** What the task asks **
Copy the lines word for word, from the start of the listing through the line containing "- Specialty-specific templates and workflows", with both ends included and the pictures left out.

** Listed records **
:::

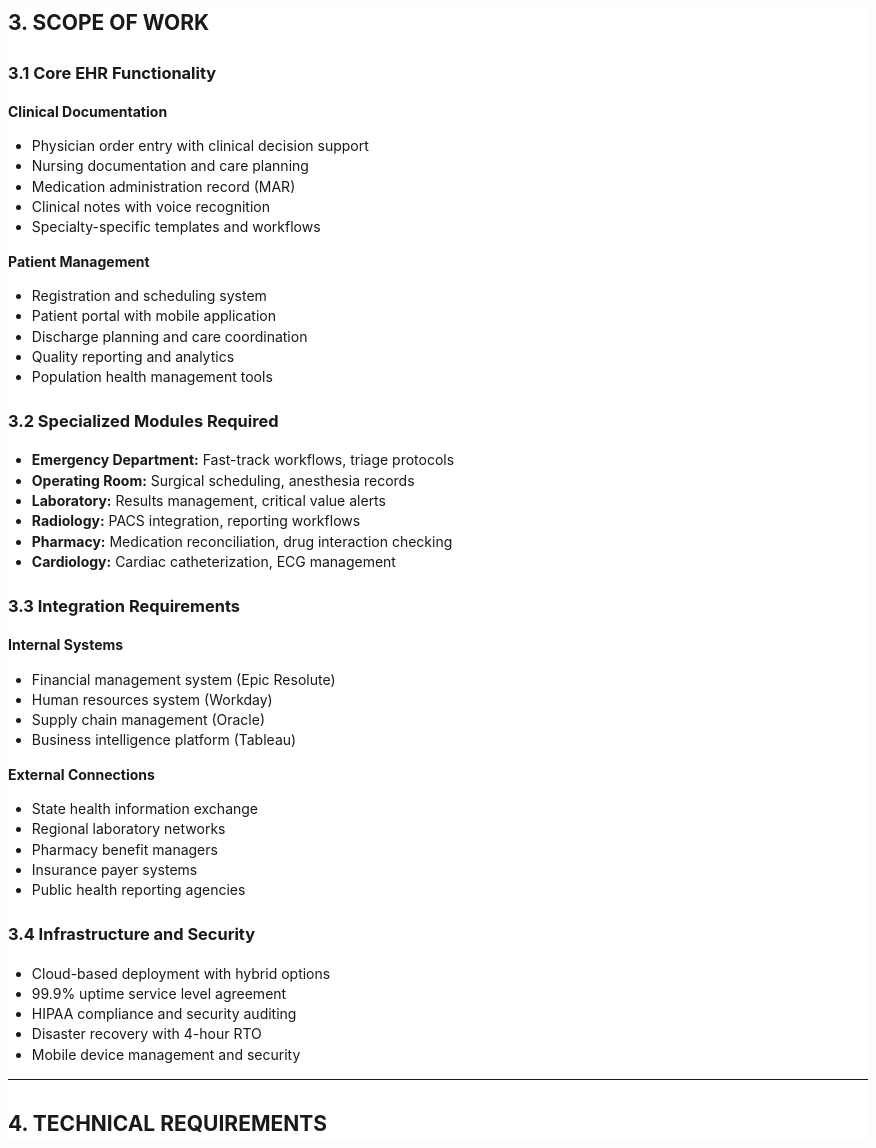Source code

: 
## 3. SCOPE OF WORK

### 3.1 Core EHR Functionality
**Clinical Documentation**
- Physician order entry with clinical decision support
- Nursing documentation and care planning
- Medication administration record (MAR)
- Clinical notes with voice recognition
- Specialty-specific templates and workflows

**Patient Management**
- Registration and scheduling system
- Patient portal with mobile application
- Discharge planning and care coordination
- Quality reporting and analytics
- Population health management tools

### 3.2 Specialized Modules Required
- **Emergency Department:** Fast-track workflows, triage protocols
- **Operating Room:** Surgical scheduling, anesthesia records
- **Laboratory:** Results management, critical value alerts
- **Radiology:** PACS integration, reporting workflows
- **Pharmacy:** Medication reconciliation, drug interaction checking
- **Cardiology:** Cardiac catheterization, ECG management

### 3.3 Integration Requirements
**Internal Systems**
- Financial management system (Epic Resolute)
- Human resources system (Workday)
- Supply chain management (Oracle)
- Business intelligence platform (Tableau)

**External Connections**
- State health information exchange
- Regional laboratory networks
- Pharmacy benefit managers
- Insurance payer systems
- Public health reporting agencies

### 3.4 Infrastructure and Security
- Cloud-based deployment with hybrid options
- 99.9% uptime service level agreement
- HIPAA compliance and security auditing
- Disaster recovery with 4-hour RTO
- Mobile device management and security

---

## 4. TECHNICAL REQUIREMENTS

:::

** Problem solution **
Source code

: 
## 3. SCOPE OF WORK

### 3.1 Core EHR Functionality
**Clinical Documentation**
- Physician order entry with clinical decision support
- Nursing documentation and care planning
- Medication administration record (MAR)
- Clinical notes with voice recognition
- Specialty-specific templates and workflows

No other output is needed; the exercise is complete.